The idea of buying a travel trailer came up last summer after cramming the five of us and our old bones into a three-person tent. One thing led to chats about possibly hitting the road full-time, and here we are in the middle of testing out the idea with a month-long trip down the coast.
And if you’ve been relying on our Instagram feeds to gauge our levels of contentment, you’d think we struck good times gold. And, in a way, we have. But chicken nuggets the good times come with a shit ton of stress. I don’t exactly know how to Instagram hair-pulling and tears without weirding out the internet, so smiling faces and bounding dogs on west coast beaches it is.
Our first couple days brought on a cluster of surprises that, alone, would barely register as annoying. A spitball to the head. Like, say, bad wifi delaying client meetings, an oven fan that doesn’t work, condensation forming pools in window wells, drawers and doors that won’t stay shut during travel, a broken set of plates, and mesh pockets that unglued themselves from the wall.
No bigs, right? Wrong, dear reader. Wrong. The spitballs piled up and became increasingly trickier to shrug off.
And let’s not forget our dog with car anxiety. We’ll call him “Neville.”
When your daily travel consists of a ten-minute ride to the dog park—whatevs! Less whatevs when you’re talking multiple seven-hour stretches towing over 6000 pounds through mountain passes. Regardless of our proactive measures—including anxiety meds, a compression jacket, a pheromone collar, a harness, a tether, and sedatives—Neville still manages a constant state of batshit crazy. This comes in the form of pacing, whining, pigeon coos, high-pitched barks at random intervals, and spastic attempts to climb the back seat—getting himself tangled, and our daughter flustered, in the process.
But surely he settles after an hour or so? Surely he can’t manage that level of intensity the entire drive? Wrong again, dear reader. The force is strong with this one.
The upside? Neville stresses out his canine sister enough that by the time we arrive, they’re both exhausted and settle easily.

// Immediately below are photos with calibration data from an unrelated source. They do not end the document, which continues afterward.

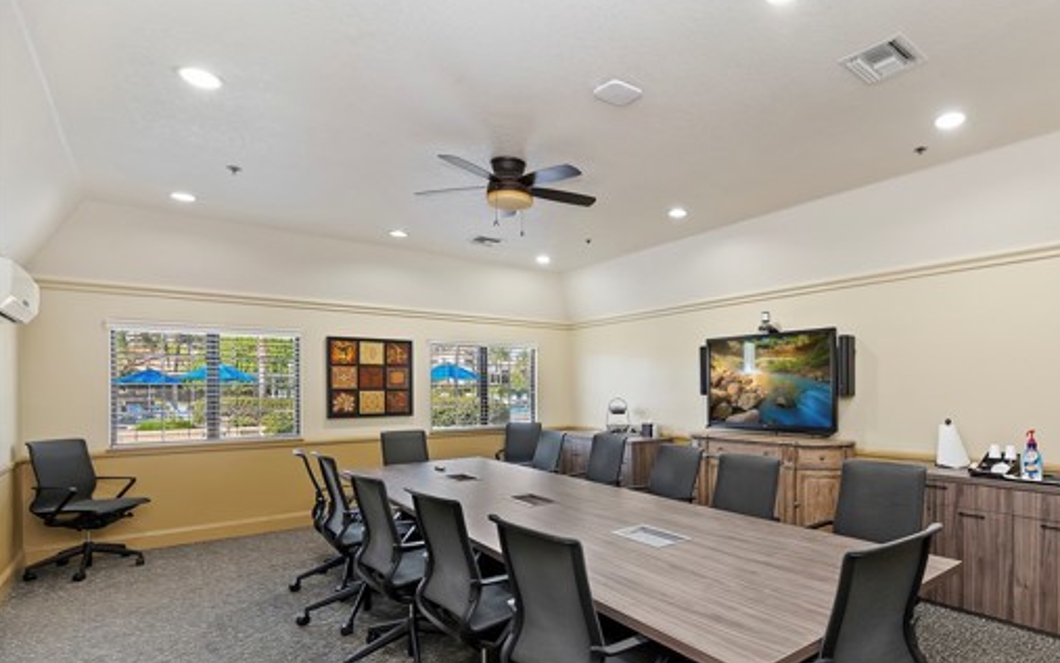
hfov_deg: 89.3
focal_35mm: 18
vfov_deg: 64.3
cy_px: 402
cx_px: 661
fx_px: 520
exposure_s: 1/25
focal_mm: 14
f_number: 5
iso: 800
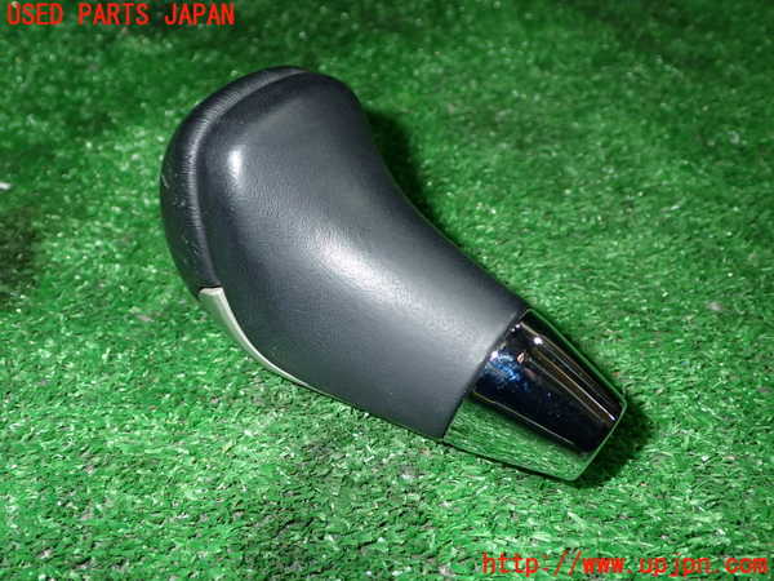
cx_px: 387
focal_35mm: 36
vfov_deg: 39.7
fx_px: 805
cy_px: 290
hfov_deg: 51.4
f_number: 7.1
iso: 320
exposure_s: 1/40
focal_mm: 6.37
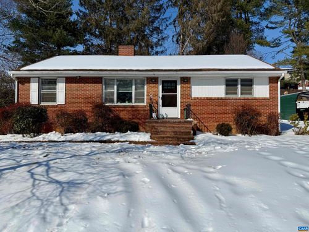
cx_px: 154
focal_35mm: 24
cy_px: 116
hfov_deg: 71.6
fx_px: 214
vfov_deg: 56.8
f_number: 1.78
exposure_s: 1/14286
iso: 80
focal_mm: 6.76
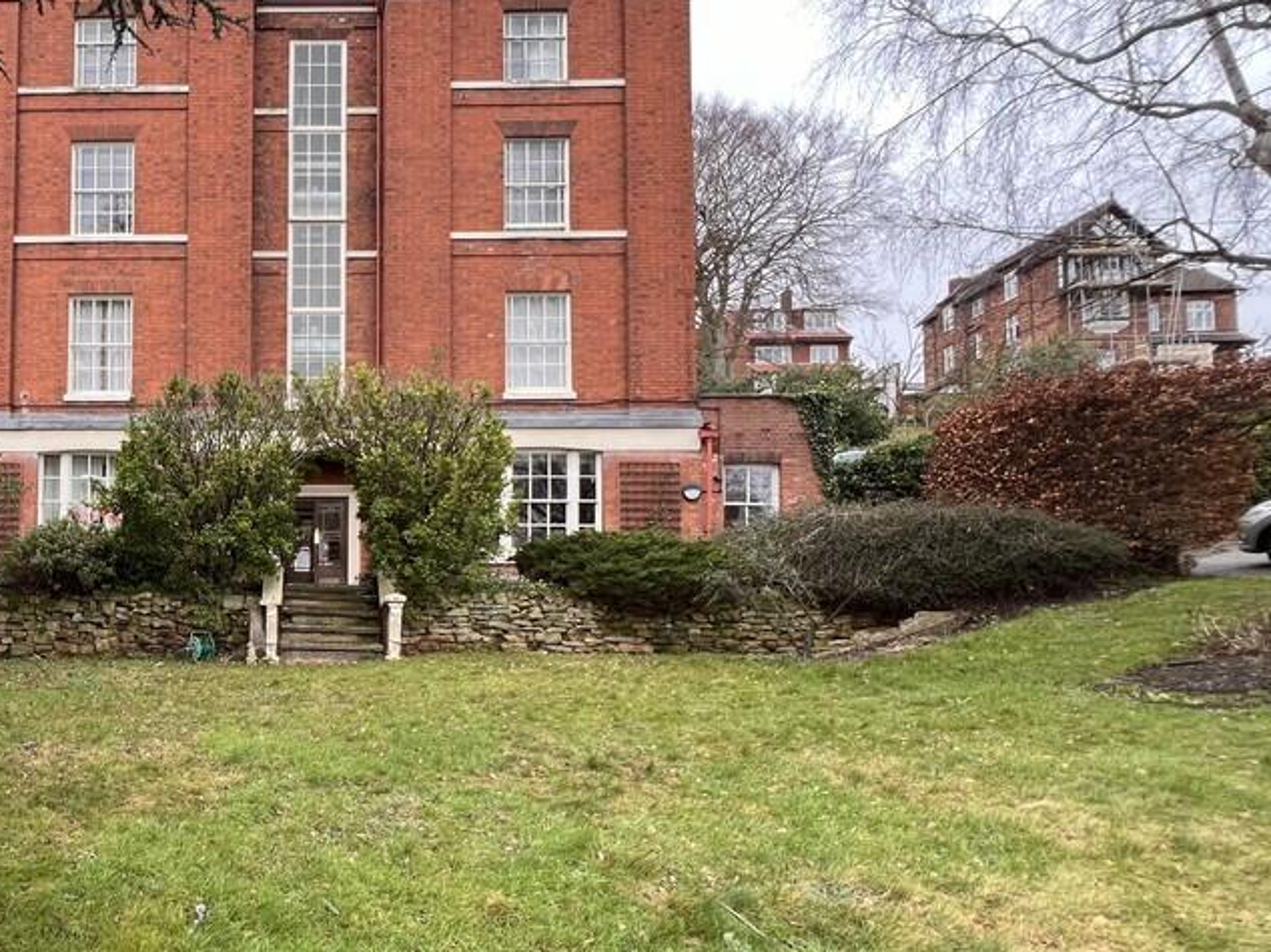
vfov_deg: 62.4
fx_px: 771
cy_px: 603
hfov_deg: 71.3
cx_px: 261
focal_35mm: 21
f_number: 1.8
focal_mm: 1.57
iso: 80
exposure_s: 1/99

Let’s move on to day five’s sewage smell that crept in from the vicinity of our back bunks. With some collaborative nose work, we discovered its source: the AC vent above the top bunk. And why would sewage fumes leak through an AC vent, you ask? Hells if we know.
The collecting spitballs and the piles of not knowing became an un-ignorable heap in the corner of our psyches and almost sent us into a stress coma. We became so tightly wound that our daughter—whose warm childhood memories and adventure quota were the source of inspiration for all of this—was having zero fun.
We seriously considered heading back home. We crawled into bed with heavy hearts and twisted stomachs.
Sleep helped. Sleep always helps. The morning brought fresh resolve. We apologized to our kid and followed the highway south.
I can’t tell you that we RVed happily ever after. We’ve since had to learn to unclog an RV toilet, reattach a trailer brake that popped off en route (thank Moses we were only going 5 miles an hour), and get an empty black tank to actually read as empty.
Just tonight we had a whopper of a fight that ended in tears and cooling-off walks. But it was one of those fights that probably needed to happen. It dislodged some unspoken truths and made way for doing better.
So. Could we actually take this on full time? I really can’t answer that. We still have 11 tester days to go. We’ve definitely learned what works (shorter driving days and setting up Anxi-o Dog in the back seat with access to kid cuddles) and what doesn’t (many travel days in a row and too much toilet paper), but I’m not sure we have enough data to decide if this is our jam.
I do know that despite white-knuckling my way through these last 17 days, I’m happy to be trying. I’m proud of us for not sitting at home wondering. We’re out here, elbows-deep in the finding out. And that’s something.